Toutes les entreprises attendent de leurs dirigeants et top managers qu’ils fassent preuve d’innovation. Cependant, les résultats consolidés des feedback croisés (180° ou 360°) mettent en évidence non seulement un écart important par rapport à d’autres compétences mieux maîtrisées, mais également des attentes fortes exprimées à la fois par les dirigeants eux-mêmes et leurs observateurs. Alors ? L’innovation serait-elle incompatible avec le leadership ? Les dirigeants négligeraient-ils de développer cette compétence?
Géo Trouvetou ou vecteur d’innovation ?
Les échanges que nous conduisons régulièrement avec des dirigeants montrent que les attendus ne sont pas toujours clairement exprimés.

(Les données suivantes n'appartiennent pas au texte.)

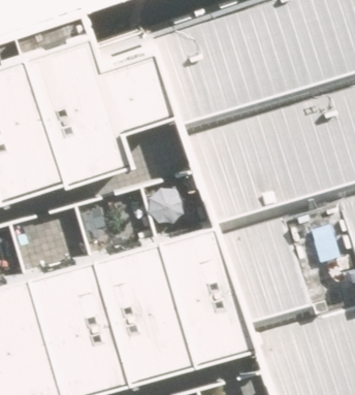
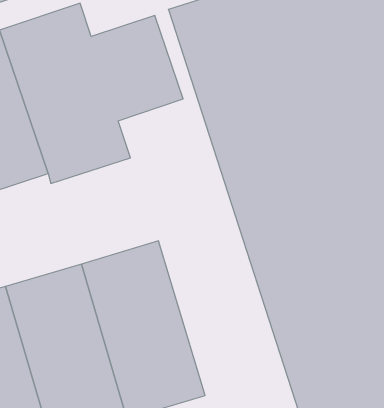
building: [149,206,241,352] -> none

Ils ont en effet vite fait de s’imaginer qu’ils doivent être eux mêmes à l’origine de l’innovation et faire preuve de génie créatif au quotidien. En réalité, leur rôle consiste avant tout à encourager la culture de l’innovation, à être des agents d’innovation, en bref ceux « par qui l’innovation arrive ». Ceci passe par l’adoption de comportements d’ouverture et de curiosité, forme d’exemplarité qui doit ouvrir la voie à l’audace et la rupture chez leurs collaborateurs.
Appréhender l’innovation dans son ensemble
L’innovation ne se limite pas à l’élaboration de nouveaux produits ou services, mais concerne bien entendu la remise en cause des processus et des manières de faire dans une recherche d’amélioration continue. Dans cette perspective, il peut s’agir de « challenger » les équipes et de les pousser dans leurs retranchements en posant des questions candides : « Comment pourrait-on faire plus vite ? Moins cher ? Avec plus de valeur pour le client ? Plus simple ? … ».

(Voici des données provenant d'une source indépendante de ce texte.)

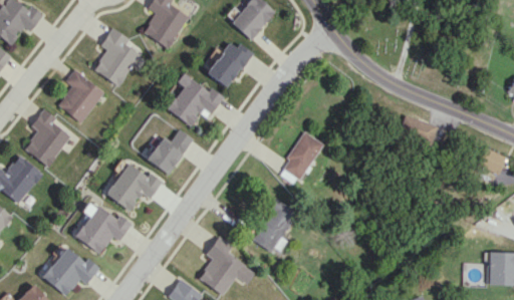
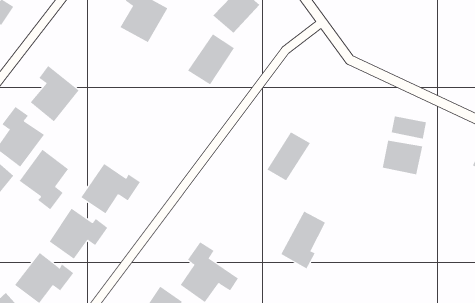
building: [93,28,144,86] -> none
building: [168,73,224,126] -> none
building: [147,128,194,175] -> none
building: none -> [382,140,423,175]
building: none -> [19,149,69,210]
building: [254,200,297,255] -> [281,211,326,269]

Cette ouverture à l’innovation peut également se traduire par l’incitation systématique à rechercher des benchmarks internes et externes et des bonnes pratiques dans des secteurs différents ou d’autres entités de l’entreprise. Ces démarches permettent en parallèle de renforcer la collaboration à travers l’émulation et la fertilisation croisée qu’elles suscitent.
Au-delà des outils classiques de créativité, dans le cas de recherche d’innovation orientée vers les clients, le recours à des séances de co-développement en associant certains clients (internes ou externes) à la réflexion permet d’enrichir la génération d’idées tout en accélérant le processus d’adoption.
Faire et faire savoir
Une analyse plus approfondie des feedbacks, renforcée par le contenu des séances individuelles de restitution des résultats, fait apparaître dans certains cas un décalage entre la perception des équipes et celles des autres observateurs, pairs et responsables hiérarchiques. Si les collaborateurs directs reconnaissent à leur manager des compétences d’innovation et d’ouverture, les autres catégories expriment en revanche des avis plus critiques.
En échangeant avec les dirigeants concernés – et même si ces derniers ont tendance également à se « sous-estimer » sur ces comportements – nous constatons un déficit de visibilité des innovations mises en place. En résumé, ils initient et encouragent des démarches innovantes mais négligent de le faire savoir. Ceci est renforcé par la tendance naturelle de ces personnes à ne pas se mettre en avant, convaincus qu’ils sont que la valeur se juge aux résultats et ne nécessite pas d’en « faire de la publicité ». De ce fait, leur rôle d’agent d’innovation n’est pas suffisamment perçu.
Valoriser et reconnaître les contributions
La réflexion sur les comportements qui encouragent la créativité et l’innovation et leur évaluation à travers des dispositifs de feedback croisés constitue une étape importante pour renforcer une culture d’innovation en démarrant par la population des dirigeants. Elle risque de demeurer lettre morte si ces comportements ne sont pas clairement valorisés et récompensés. Il peut s’agir de considérer l’innovation au sens large comme une composante de la performance et d’y indexer une partie de la rémunération variable. Cela peut aussi passer par la valorisation des managers exemplaires en matière d’innovation en leur permettant de bénéficier d’opportunités de carrière plus rapide, de davantage d’exposition au top management ou à des formations gratifiantes.
La culture d’innovation s’appuie en premier lieu sur la conviction et l’exemplarité des dirigeants et top managers. Pour que cette culture prenne véritablement racine, il convient de clarifier ce que l’entreprise attend de cette population dans ce domaine. Il s’agit ensuite de s’assurer que les réalisations sont connues et communiquées, enfin de garantir la reconnaissance de l’innovation comme facteur de performance.
Ces trois étapes permettront de faire des dirigeants les premiers ambassadeurs de la stratégie d’innovation. Pasteur ne disait-il pas : « Le hasard ne sourit qu’aux esprits préparés »?